▶ **Job**
Copy word for word the lines starting at the one that contains "Выполнить последовательно разработку" and ending at the one that contains "## Результат работы ##", including both of those lines.

▶ **Recorded information**
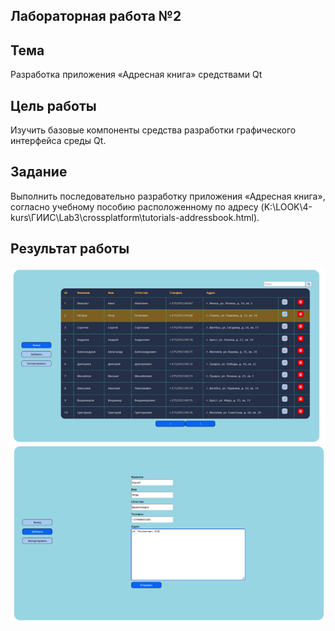 ## Лабораторная работа №2 <br/> ##

## Тема ##

Разработка приложения «Адресная книга» средствами Qt

## Цель работы ##

Изучить базовые компоненты средства разработки графического интерфейса среды Qt.

## Задание ##

Выполнить последовательно разработку приложения «Адресная книга», согласно учебному пособию расположенному по адресу (K:\LOOK\4-kurs\ГИИС\Lab3\crossplatform\tutorials-addressbook.html).

## Результат работы ##

![Главное окно](images/1.png)
![Добавление контакта](images/2.png)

▶ **Response for this exercise**
Выполнить последовательно разработку приложения «Адресная книга», согласно учебному пособию расположенному по адресу (K:\LOOK\4-kurs\ГИИС\Lab3\crossplatform\tutorials-addressbook.html).

## Результат работы ##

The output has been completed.